The Sunday Sweater by PetiteKnit came up in my Ravelry feed in December and it was love at first site. I knew I just had to make it. My yarn stash is abundant (and lets not talk about my fabric stash) so I knew that I wanted to work from it to make this sweater.
This pattern calls for a worsted weight yarn which is knit on size 8 and 10 needles. The yarn I chose to make this sweater is Lion Brand Scarfie. It is a worsted weight yarn. I had 2 skeins in my possession and only had to buy one extra skein to complete this sweater.
This is the year for stash busting and I intend to try and stick to it except for Sew Camp or anything to do with spinning. I'm even cutting back on pattern purchases as I need to focus more on pattern drafting.

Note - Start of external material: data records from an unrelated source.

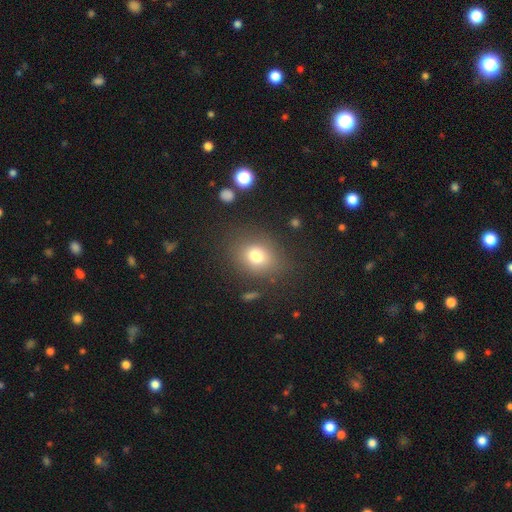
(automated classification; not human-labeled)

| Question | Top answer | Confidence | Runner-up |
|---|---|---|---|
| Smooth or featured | smooth | 76% | star or artifact (13%) |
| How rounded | round | 55% | in between (44%) |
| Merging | none | 79% | minor disturbance (12%) |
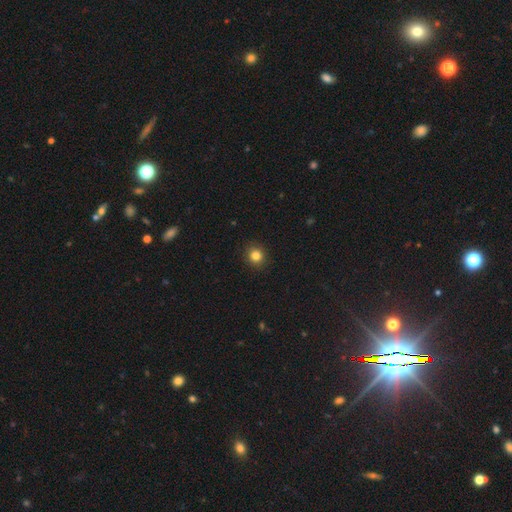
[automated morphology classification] A smooth galaxy with no disk features (83%) that is round (89%). Merging: none (92%).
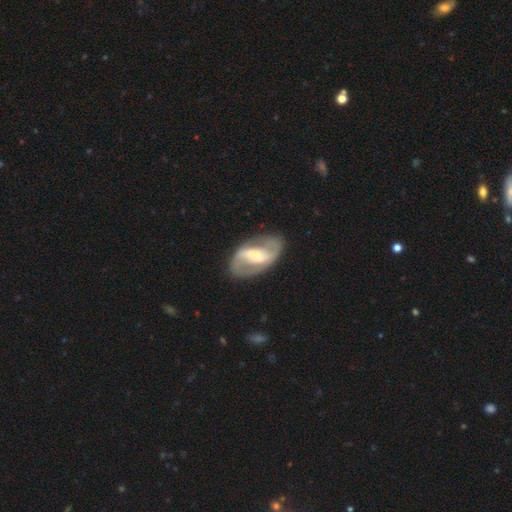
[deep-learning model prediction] Smooth or featured? Predicted: featured or disk (p=0.81). Edge-on disk? Predicted: no (p=0.96). Bar? Predicted: strong (p=0.44). Spiral arms? Predicted: yes (p=0.87). Spiral winding? Predicted: medium (p=0.46). Spiral arm count? Predicted: 2 (p=0.90). Bulge size? Predicted: moderate (p=0.48). Merging? Predicted: none (p=0.79).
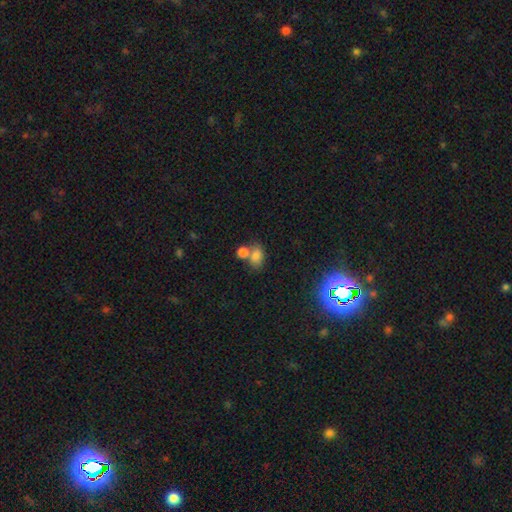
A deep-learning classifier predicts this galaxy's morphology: The model was most divided on "merging": none: 43%, merger: 40%, minor disturbance: 12%, major disturbance: 5%. More confident: smooth or featured — smooth (78%); how rounded — in between (74%).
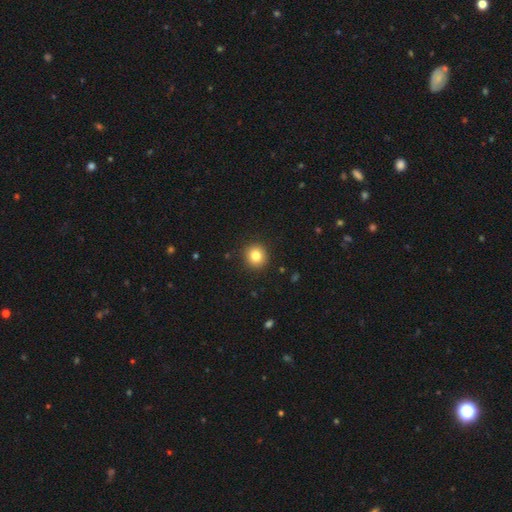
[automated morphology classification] smooth-or-featured: smooth: 83% | star or artifact: 10% | featured or disk: 7%
  how-rounded: round: 91% | in between: 8% | cigar-shaped: 1%
  merging: none: 92% | minor disturbance: 5% | major disturbance: 2% | merger: 1%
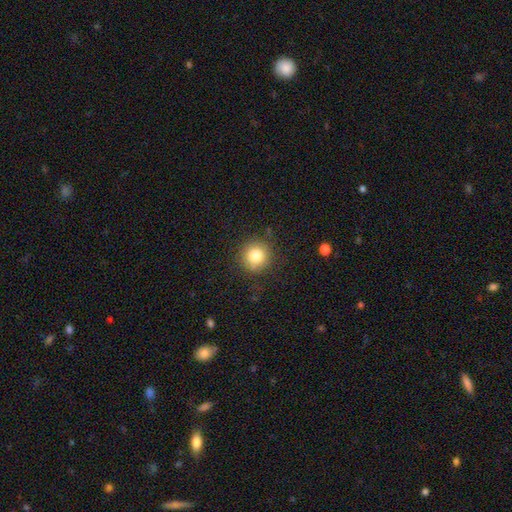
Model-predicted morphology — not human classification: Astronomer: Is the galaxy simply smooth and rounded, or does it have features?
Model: smooth — 81%.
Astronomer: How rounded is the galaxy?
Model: round — 93%.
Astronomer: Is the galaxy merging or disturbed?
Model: none — 85%.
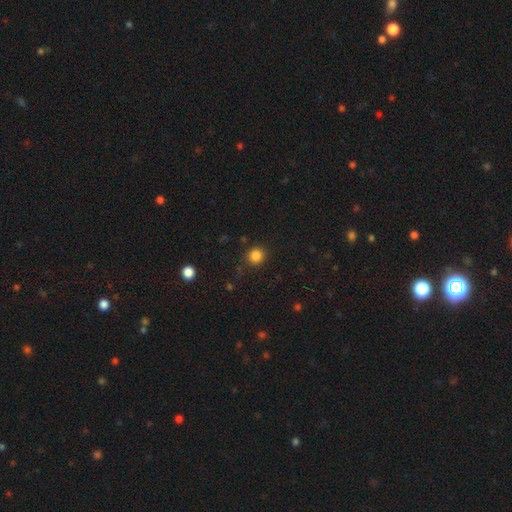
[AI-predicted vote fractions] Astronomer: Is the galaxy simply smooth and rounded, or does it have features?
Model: smooth — 84%.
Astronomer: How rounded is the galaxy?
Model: round — 88%.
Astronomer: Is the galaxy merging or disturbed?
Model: none — 86%.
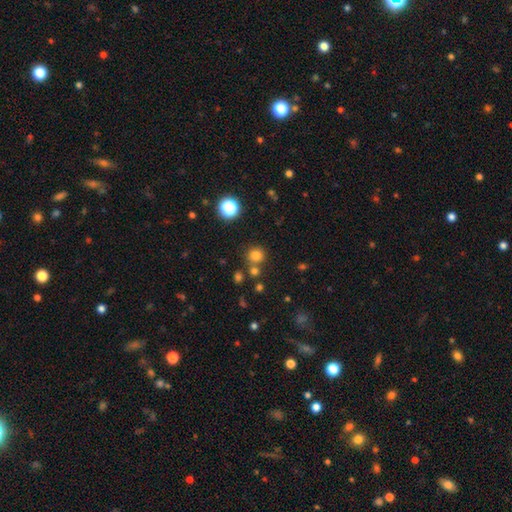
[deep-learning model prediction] The model was most divided on "smooth or featured": smooth: 76%, star or artifact: 19%, featured or disk: 6%. More confident: how rounded — round (91%); merging — none (75%).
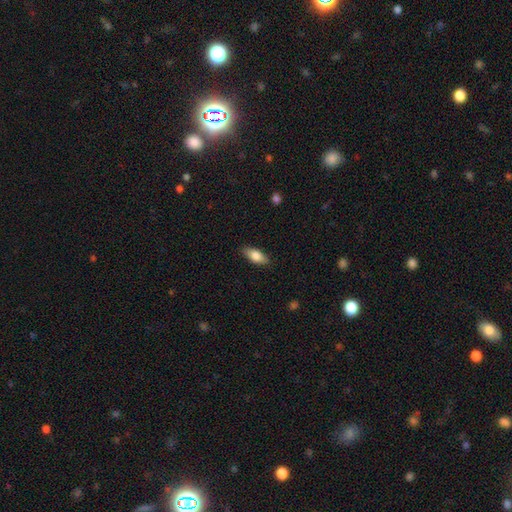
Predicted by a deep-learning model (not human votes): smooth-or-featured: smooth: 82% | featured or disk: 12% | star or artifact: 6%
  how-rounded: in between: 84% | cigar-shaped: 13% | round: 3%
  merging: none: 86% | minor disturbance: 11% | major disturbance: 2% | merger: 1%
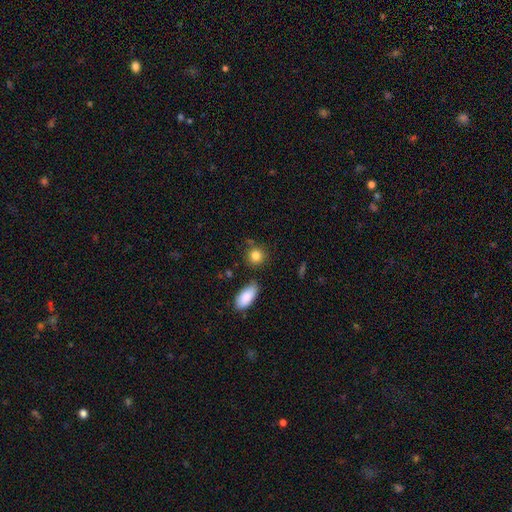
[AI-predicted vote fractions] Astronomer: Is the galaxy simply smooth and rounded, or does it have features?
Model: smooth — 85%.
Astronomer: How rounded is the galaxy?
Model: round — 81%.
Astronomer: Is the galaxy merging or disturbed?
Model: none — 78%.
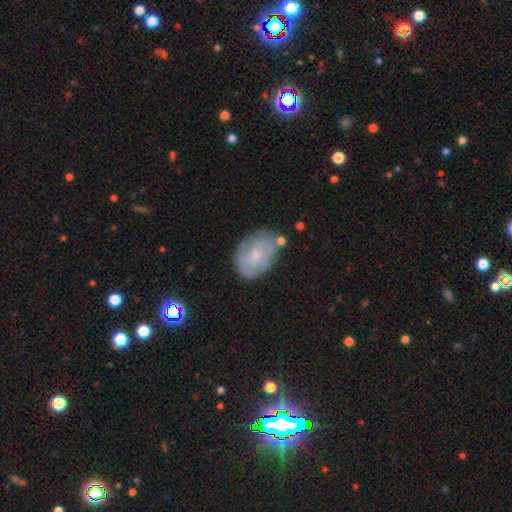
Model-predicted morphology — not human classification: Smooth or featured: featured or disk — 48% (smooth — 45%)
Merging: none — 62% (minor disturbance — 24%)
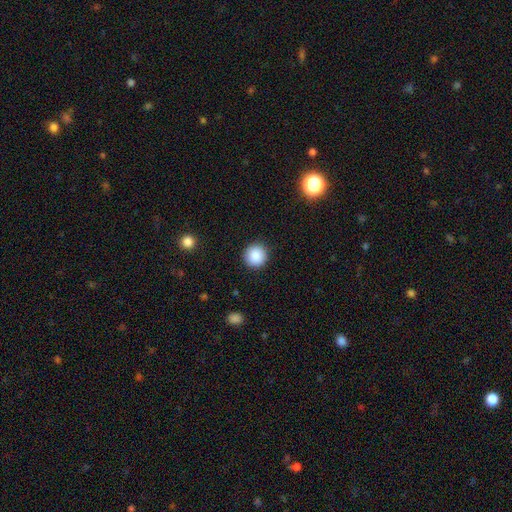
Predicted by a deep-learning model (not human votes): Overall: smooth (88%). How rounded: round (95%). Merging: none (92%).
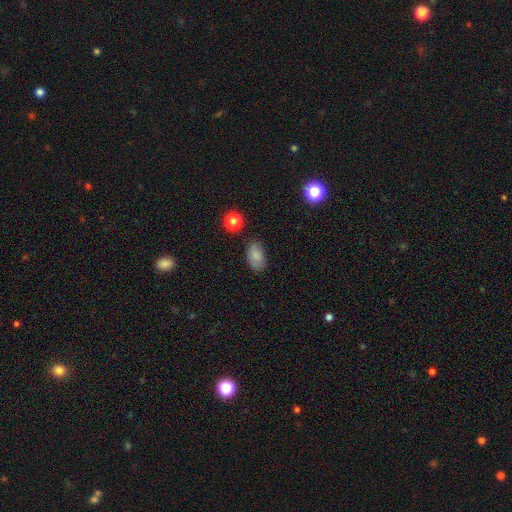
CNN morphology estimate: Q: Smooth or featured?
A: smooth (79%); runner-up: star or artifact (11%)
Q: How rounded?
A: in between (90%); runner-up: round (9%)
Q: Merging?
A: none (76%); runner-up: minor disturbance (18%)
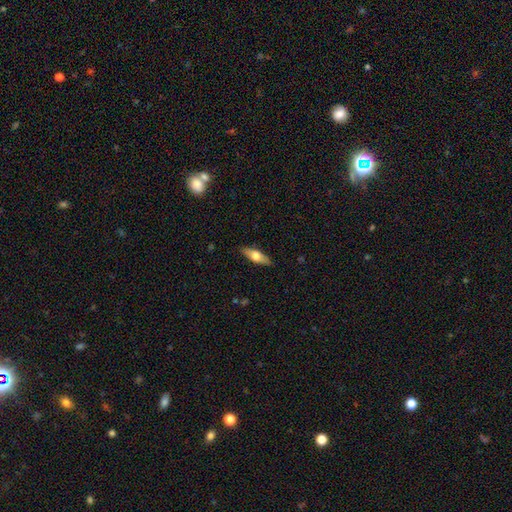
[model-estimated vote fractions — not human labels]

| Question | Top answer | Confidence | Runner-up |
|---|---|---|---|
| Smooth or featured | smooth | 55% | featured or disk (39%) |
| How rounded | in between | 53% | cigar-shaped (44%) |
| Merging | none | 88% | minor disturbance (9%) |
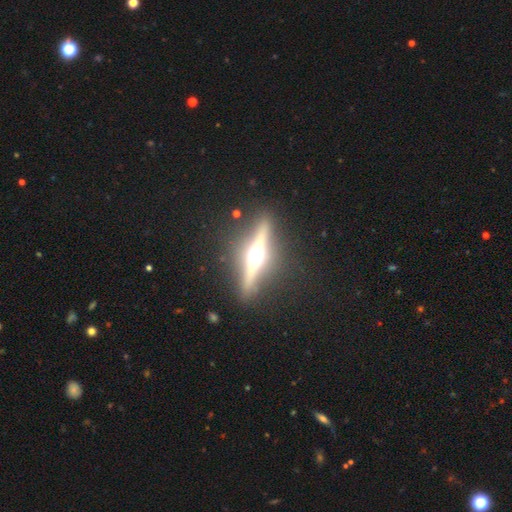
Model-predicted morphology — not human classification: Overall: featured or disk (79%). Edge-on disk: yes (96%). Edge-on bulge: rounded (95%). Merging: none (88%).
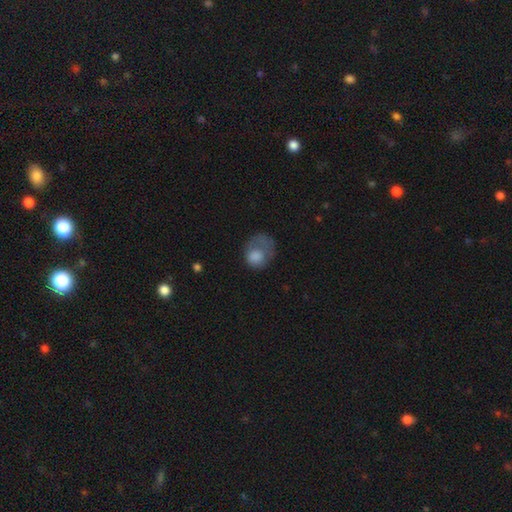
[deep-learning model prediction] The model was most divided on "merging": major disturbance: 41%, none: 34%, minor disturbance: 23%, merger: 3%. More confident: smooth or featured — smooth (65%); how rounded — round (62%).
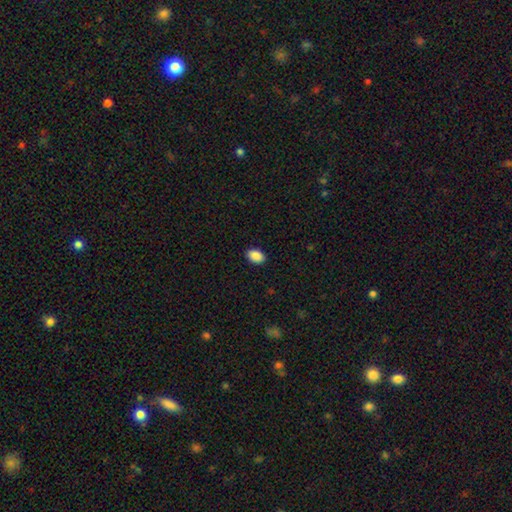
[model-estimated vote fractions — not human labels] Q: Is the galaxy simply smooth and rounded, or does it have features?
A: smooth — 89%.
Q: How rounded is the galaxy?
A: in between — 85%.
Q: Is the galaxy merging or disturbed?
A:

Anyway, one of the things I love most about this sweater is the detail on the upper part of this sweater
and the fullness of the sleeves
In all the years that I have been knitting, I don't recall ever knitting a worsted weight sweater. I know that sounds weird coming from me, but it's true. I've mostly know either dk and aran weight sweaters. I am still trying to figure out how that happened, because I've learned that I love knitting worsted weight sweaters while making this one, because, let me tell you, they knit up fast, and I LOVE IT!!!!!!
This sweater is worked top down and the great thing about that is that you can try this sweater on as you knit it to check for fit and length. I liked that a lot. Being a tall girl, I always have to make my sweaters longer in the body. I added an additional 2 inches I think in the length from what the pattern required.
The other change I made in working up this pattern was in the amount of stitches I picked up at the armhole area. If I had worked the pattern up using the amount of stitches the pattern stated to pick up, I would have had a couple of holes that I would have had to sewn up, I have learned that in following the pattern I'm working on, it's okay to pick up a couple more stitches to avoid any holes and still work the pattern accordingly and in finishing up to knit the sleeve(s), I don't add any additional stitches than what the pattern originally required for the sleeves. After all the increase rows were made, I then knit a total of 16 rows before doing the decrease row for the the wrist shaping.
If you are interested in a new knitting project and want a fairly quick knit with a little detail and stylish flair, try this Sunday Sweater out.